Plaidoyer pour « Une Église en sortie »
L’exhortation apostolique du pape François La joie de l’Évangile 1est un événement dans la longue histoire des documents pontificaux.
D’abord par le style : François oublie le Nous de majesté pour parler à la première personne, se réfère souvent aux travaux des différentes conférences épiscopales et, ce qui ne gâte rien, n’hésite pas à manier l’humour. François se sépare nettement des hommes d’appareil qui cherchent « la vaine gloire de ceux qui se contentent d’avoir quelque pouvoir et qui préfèrent être des généraux d’armées défaites plutôt que de simples soldats d’un escadron qui continue à combattre » (§ 96), ou encore des gestionnaires de pastorale qui « donnent une plus grande attention à l’organisation qu’aux personnes, si bien que le tableau de marche les enthousiasme plus que la marche elle-même » (§ 82) !
Mais surtout ce document fourmille de réflexions originales sur tous les aspects concrets de la vie chrétienne pour la recentrer sur l’essentiel : l’annonce de l’Évangile d’abord aux plus exclus. « Je préfère, écrit-il, une Église accidentée, blessée et sale pour être sortie sur les chemins, plutôt qu’une Église malade de son enfermement et qui s’accroche confortablement à ses propres sécurités. Je ne veux pas une Église préoccupée d’être le centre et qui finit dans un enchevêtrement de fixations et de procédures » (§ 59)
Un chapitre de ce document me paraît d’une grande portée, non seulement pour l’Église catholique, mais pour tous ceux dont le métier et/ou l’engagement consistent à travailler à l’évolution des hommes et des sociétés. Intitulé Le temps est supérieur à l’espace ; François y analyse « un des péchés qui parfois se rencontre dans l’activité sociopolitique (qui) consiste à privilégier les espaces de pouvoir plutôt que les temps de processus. Donner priorité à l’espace conduit à devenir fou pour tout résoudre dans le moment présent, pour tenter de prendre possession de tous les espaces de pouvoir et d’auto-affirmation. C’est cristalliser les processus et prétendre les détenir. Donner la priorité au temps, c’est s’occuper d’initier des processus plutôt que posséder des espaces » (§ 222-223). C’est pour éviter de tomber dans ce travers que le Pape François souhaite « une Église en sortie » (§ 20).

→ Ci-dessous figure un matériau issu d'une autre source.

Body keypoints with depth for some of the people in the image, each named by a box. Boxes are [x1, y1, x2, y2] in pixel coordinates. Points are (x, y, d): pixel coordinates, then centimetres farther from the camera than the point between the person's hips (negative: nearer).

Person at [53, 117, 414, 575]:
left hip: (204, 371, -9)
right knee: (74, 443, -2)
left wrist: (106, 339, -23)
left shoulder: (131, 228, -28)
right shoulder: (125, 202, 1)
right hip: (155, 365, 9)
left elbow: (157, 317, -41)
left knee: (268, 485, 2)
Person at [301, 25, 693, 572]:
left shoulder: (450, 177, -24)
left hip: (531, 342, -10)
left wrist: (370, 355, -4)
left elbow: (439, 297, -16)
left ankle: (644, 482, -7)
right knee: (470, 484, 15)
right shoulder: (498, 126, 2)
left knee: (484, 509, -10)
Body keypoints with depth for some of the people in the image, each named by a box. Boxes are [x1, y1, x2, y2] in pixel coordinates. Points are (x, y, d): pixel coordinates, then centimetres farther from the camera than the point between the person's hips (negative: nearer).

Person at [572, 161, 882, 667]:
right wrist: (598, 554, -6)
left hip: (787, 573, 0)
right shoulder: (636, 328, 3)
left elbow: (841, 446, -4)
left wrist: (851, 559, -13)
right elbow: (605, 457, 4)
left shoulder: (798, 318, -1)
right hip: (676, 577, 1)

Nous avons là une des clés des crises que nous traversons face auxquelles, trop souvent, Églises, partis politiques ou autres organisations répondent par des questions de boutique. Il ne s’agit pas de quitter l’installation dans un système institutionnel sécurisant pour un autre jugé plus performant, mais de se mettre en mouvement.

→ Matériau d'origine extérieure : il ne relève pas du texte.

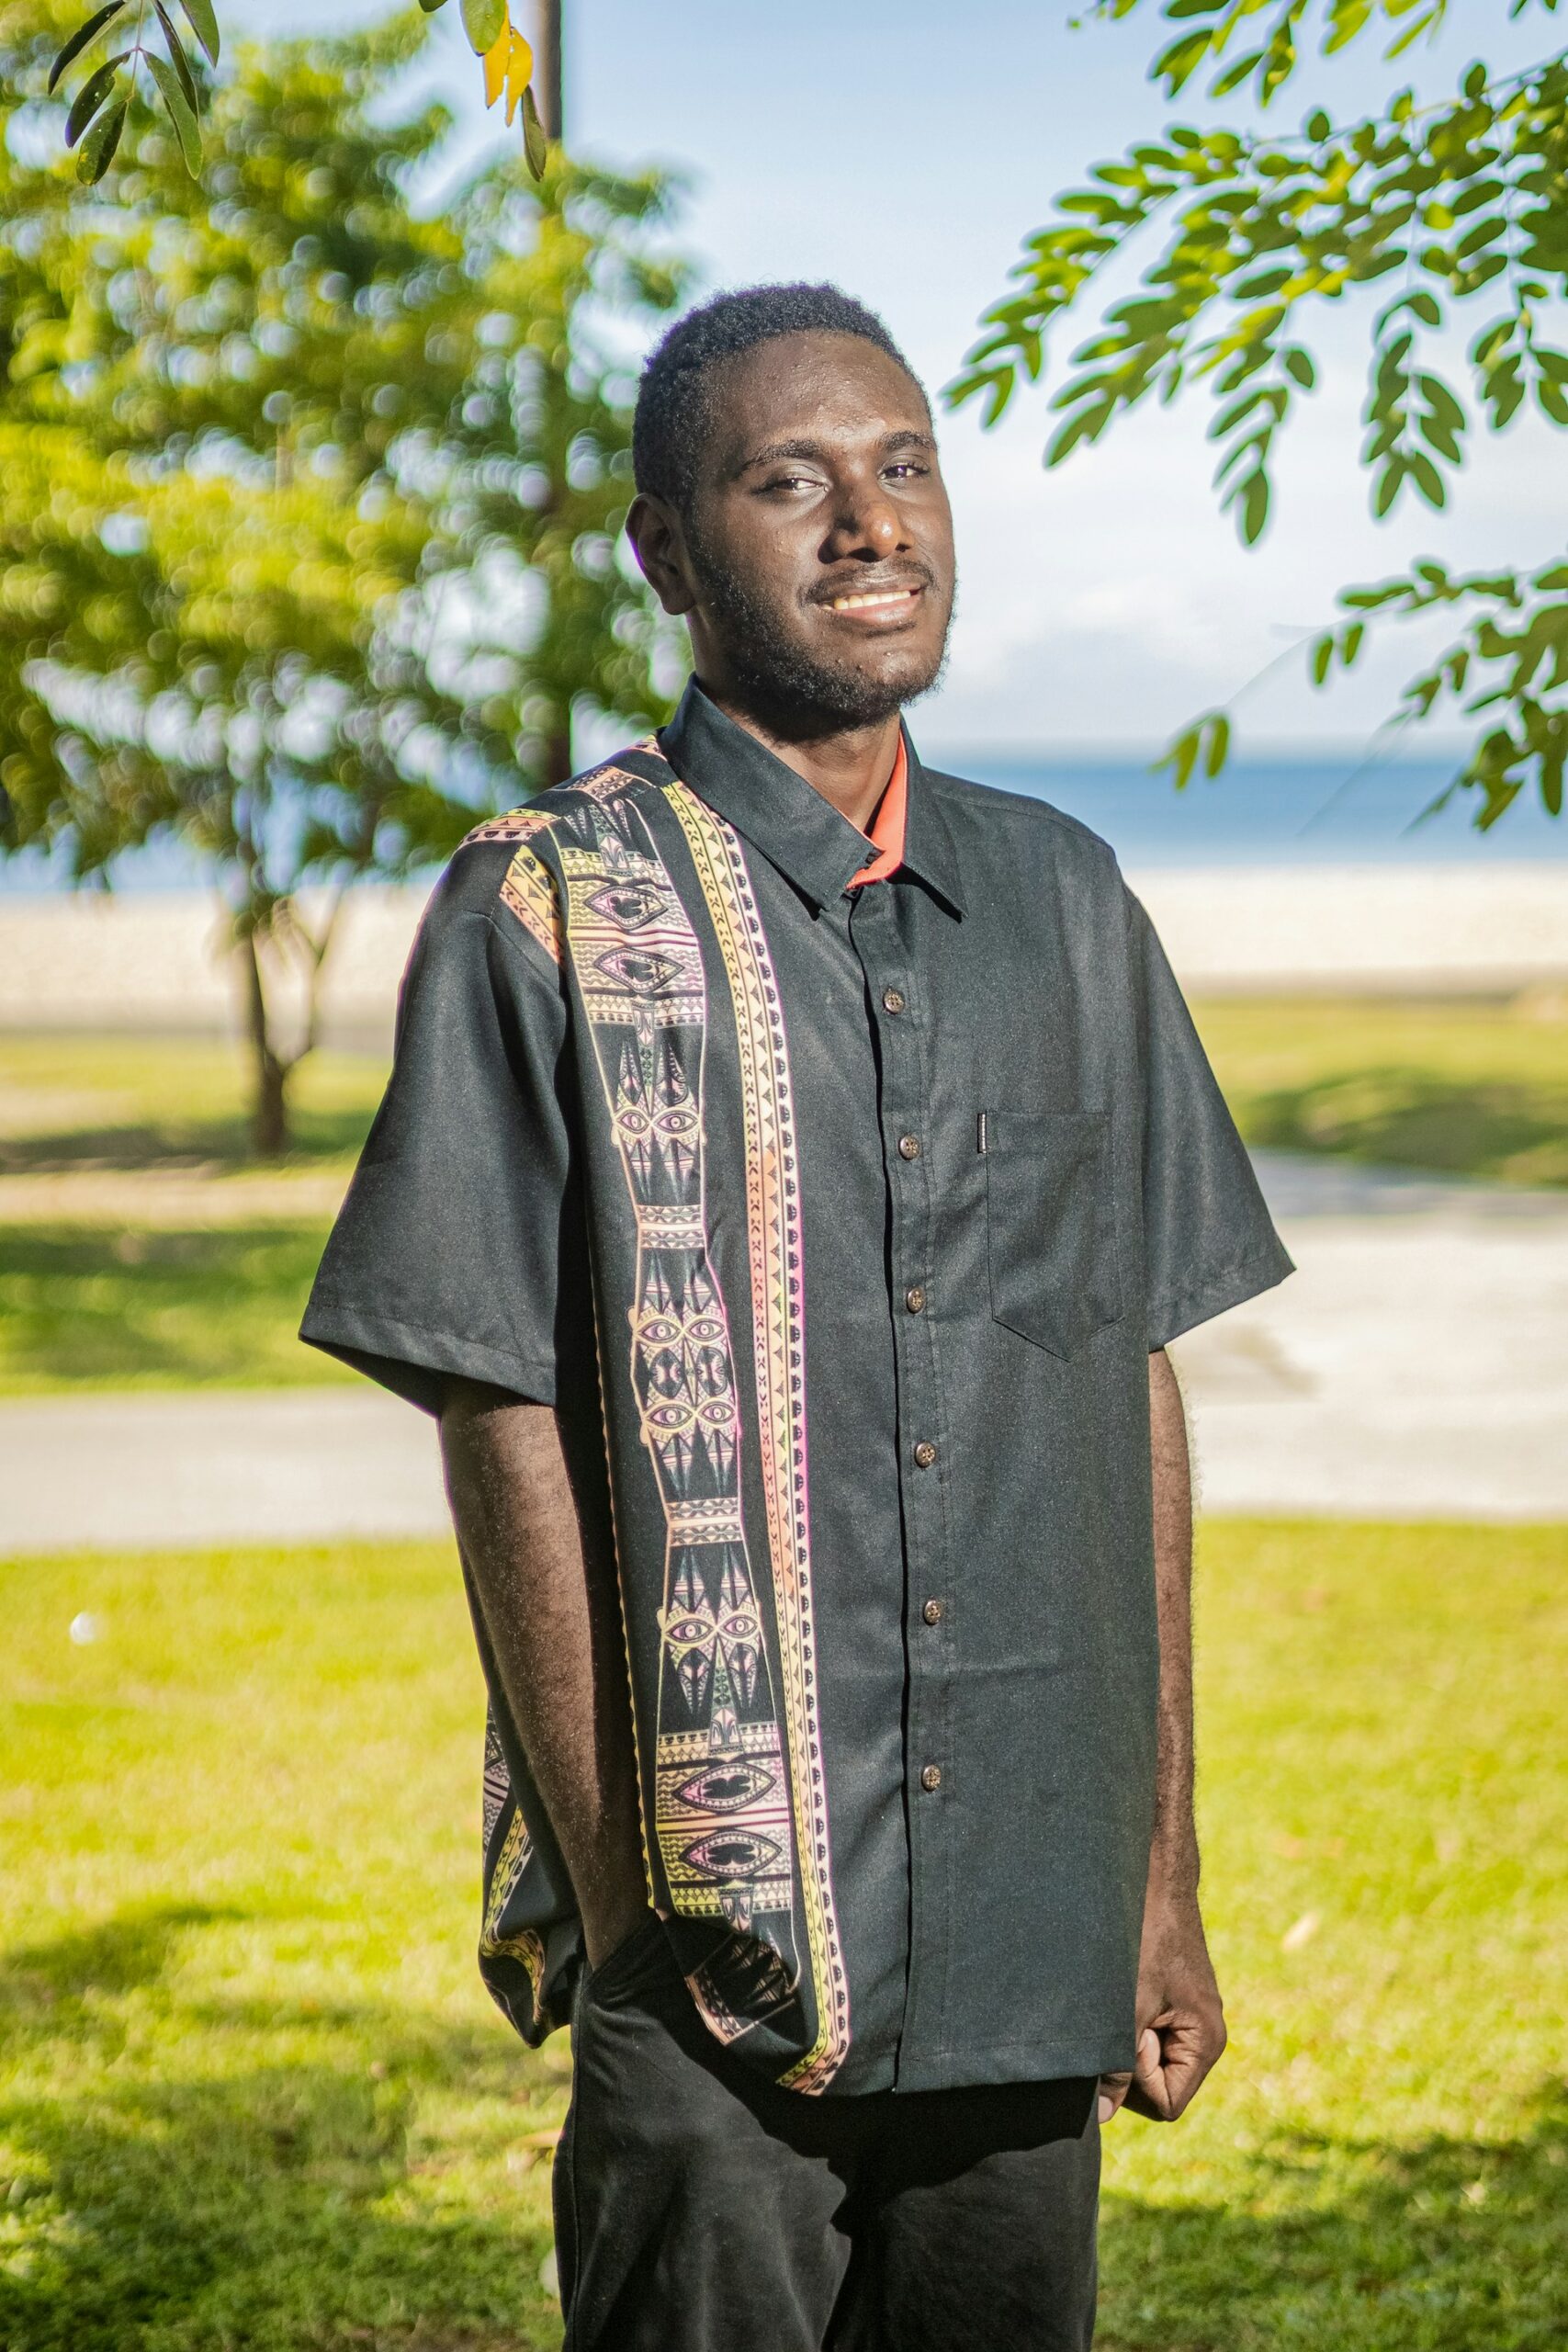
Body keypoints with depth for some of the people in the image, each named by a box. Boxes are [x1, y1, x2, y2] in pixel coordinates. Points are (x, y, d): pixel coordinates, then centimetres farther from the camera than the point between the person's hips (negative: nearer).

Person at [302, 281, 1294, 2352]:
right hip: (711, 1941, -4)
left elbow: (1137, 1392, 11)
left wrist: (1168, 1880, 9)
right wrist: (617, 1906, -10)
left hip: (1029, 1938, 4)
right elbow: (505, 1431, -7)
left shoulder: (1065, 904, 9)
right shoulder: (549, 917, -5)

La vraie frontière entre les êtres humains est celle qui sépare les nomades des sédentaires, ceux qui sont en marche et ceux qui se croient arrivés.
On ne saurait trop se réjouir de lire sous la plume du premier responsable de l’Église catholique : « L’Église doit accepter cette liberté insaisissable de la Parole, qui est efficace à sa manière et sous des formes très diverses telles qu’en nous échappant elle dépasse souvent nos prévisions et bouleverse nos schémas » (§ 21).
Bernard Ginisty
1 – Pape François : La joie de l’Évangile. Exhortation apostolique. Éditions Bayard, CERF, Fleurus-Mame 2013. Les références des citations correspondent aux numéros des paragraphes de cette édition.